Here's my final answer:
Create table Attribute(
ID int,
Name varchar(50));
Create table AttributeValue(
ID int,
AttributeID int,
Value varchar(50));
Create table userAttributeValue(
userID int,
AttributeID varchar(20),
AttributeValue varchar(50));
Create table User(
ID int);
Insert into user (ID) values (1),(2),(3),(4),(5);
Insert into Attribute (ID,Name) Values (1,'Location'),(2,'nwSpeed'),(3,'PriceRange');
Insert into AttributeValue values
(1,1,'bengaluru'),(2,1,'chennai'),
(3,2, 'w'), (4, 2,'4G'), (5,2,'3G'), (6,2,'2G'), (7,2,'G'), (8,2,'NA'),
(9,3,'1'), (10,3,'2'), (11,3,'3'), (12,3,'4'), (13,3,'5'), (14,3,'6'), (15,3,'7'), (16,3,'8'), (17,3,'9'), (18,3,'10');
Insert into UserAttributeValue (userID, AttributeID, AttributeValue) values
(1,1,1),
(1,2,5),
(1,3,9),
(2,1,1),
(2,2,4),
(3,2,6),
(2,3,13),
(4,1,1),
(4,2,4),
(4,3,13),
(5,1,1),
(5,2,5),
(5,3,13);
Select USERID
from UserAttributeValue
where (AttributeID,AttributeValue) in ((1,1),(2,4))
GROUP BY USERID
having count(distinct concat(AttributeID,AttributeValue))=2
Now if you need a count wrap userID in count and divide by the attributes passed in as each user will have 1 record per attribute and to get the "count of users" you'd need to divide by the number of attributes.
- This allows for N growth of Attributes and the AttributeValues per user without changes to UI or database if UI is designed correctly.
- By treating each datapoint as an attribute and storing them in once place we can enforce database integrity.
- Attribute and AttributeValue tables becomes lookups for UserAttributevalue so you can translate the IDs back to attribute name and the value.
- This also means we only have 4 tables user, attribute, attributeValue, and UserAttributeValue.
- Technically you don't have to store attributeID on the userAttributeValue, but for performance reasons on later joins/reporting I think you'll find it beneficial.
- You need to add proper Primary Key's, Foreign keys, and indexes to the tables. They should be fairly self explanatory. On UserAttributeValue I would have a few Composite indexes each with a different order of the unique key. Just depends on the type of reporting/analysis you'll be doing but adding keys as performance tuning is needed is commonplace.
Assumptions:
- You're ok with all datavalues being varchar data in all cases.
- If needed you could add a datatype, precision, and scale on the attribute table and allow the UI to cast the attribute value as needed. but since they are all in the same field in the database they all have to be the same datatype. and of the same precision/scale.

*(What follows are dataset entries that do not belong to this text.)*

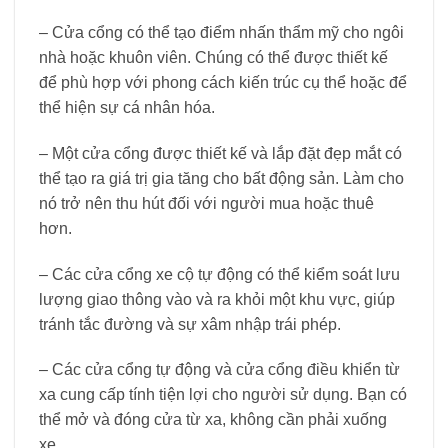
– Cửa cổng có thể tạo điểm nhấn thẩm mỹ cho ngôi
nhà hoặc khuôn viên. Chúng có thể được thiết kế
để phù hợp với phong cách kiến trúc cụ thể hoặc để
thể hiện sự cá nhân hóa.
– Một cửa cổng được thiết kế và lắp đặt đẹp mắt có
thể tạo ra giá trị gia tăng cho bất động sản. Làm cho
nó trở nên thu hút đối với người mua hoặc thuê
hơn.
– Các cửa cổng xe cộ tự động có thể kiểm soát lưu
lượng giao thông vào và ra khỏi một khu vực, giúp
tránh tắc đường và sự xâm nhập trái phép.
– Các cửa cổng tự động và cửa cổng điều khiển từ
xa cung cấp tính tiện lợi cho người sử dụng. Bạn có
thể mở và đóng cửa từ xa, không cần phải xuống
xe.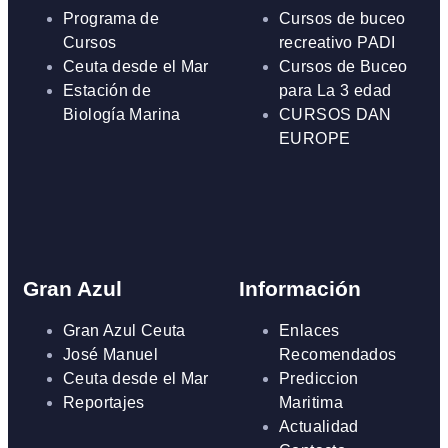
Programa de
Cursos de buceo
Cursos
recreativo PADI
Ceuta desde el Mar
Cursos de Buceo
Estación de
para La 3 edad
Biología Marina
CURSOS DAN
EUROPE
Gran Azul
Información
Gran Azul Ceuta
Enlaces
José Manuel
Recomendados
Ceuta desde el Mar
Prediccion
Reportajes
Maritima
Actualidad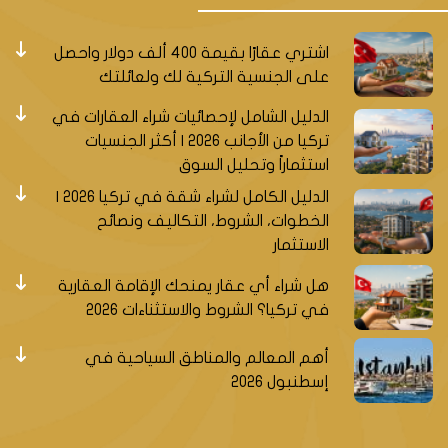
اشتري عقارًا بقيمة 400 ألف دولار واحصل
على الجنسية التركية لك ولعائلتك
الدليل الشامل لإحصائيات شراء العقارات في
تركيا من الأجانب 2026 | أكثر الجنسيات
استثماراً وتحليل السوق
الدليل الكامل لشراء شقة في تركيا 2026 |
الخطوات، الشروط، التكاليف ونصائح
الاستثمار
هل شراء أي عقار يمنحك الإقامة العقارية
في تركيا؟ الشروط والاستثناءات 2026
أهم المعالم والمناطق السياحية في
إسطنبول 2026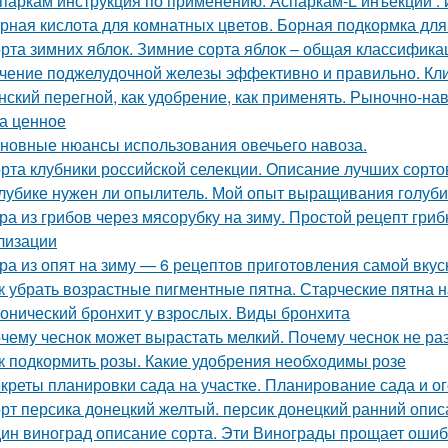
паркам инструкция по применению. Аспаркам-L инъекции :
рная кислота для комнатных цветов. Борная подкормка для
рта зимних яблок. Зимние сорта яблок – общая классифика
чение поджелудочной железы эффективно и правильно. Кли
нский перегной, как удобрение, как применять. Рыночно-на
а ценное
новные нюансы использования овечьего навоза.
рта клубники российской селекции. Описание лучших сорто
лубике нужен ли опылитель. Мой опыт выращивания голуби
ра из грибов через мясорубку на зиму. Простой рецепт гриб
лизации
ра из опят на зиму — 6 рецептов приготовления самой вкус
к убрать возрастные пигментные пятна. Старческие пятна н
онический бронхит у взрослых. Виды бронхита
чему чеснок может вырастать мелкий. Почему чеснок не ра
к подкормить розы. Какие удобрения необходимы розе
креты планировки сада на участке. Планирование сада и ог
рт персика донецкий желтый. персик донецкий ранний опис
ин виноград описание сорта. Эти Винограды прощает ошиб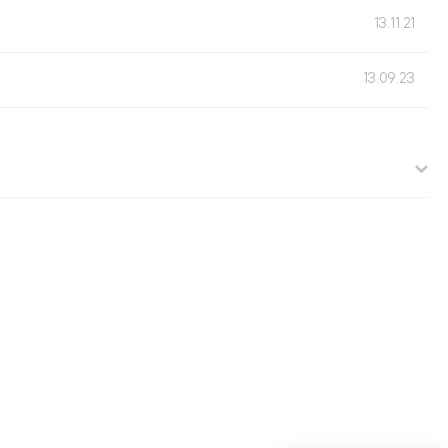
13.11.21
13.09.23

- Pivot tables to display the data across will likely be needed and you know how to handle those (and engine supports them!)
Gotta say I loved the metal exercise; but still would appreciate feedback from others on SO. I've used this approach in 1 systems I've developed and it's been in two I've supported. There are some challenges but it does follow 3rd normal form db design (except for the replicated attributeID in userAttributevalue but that's there for performance gain in reporting/filtering.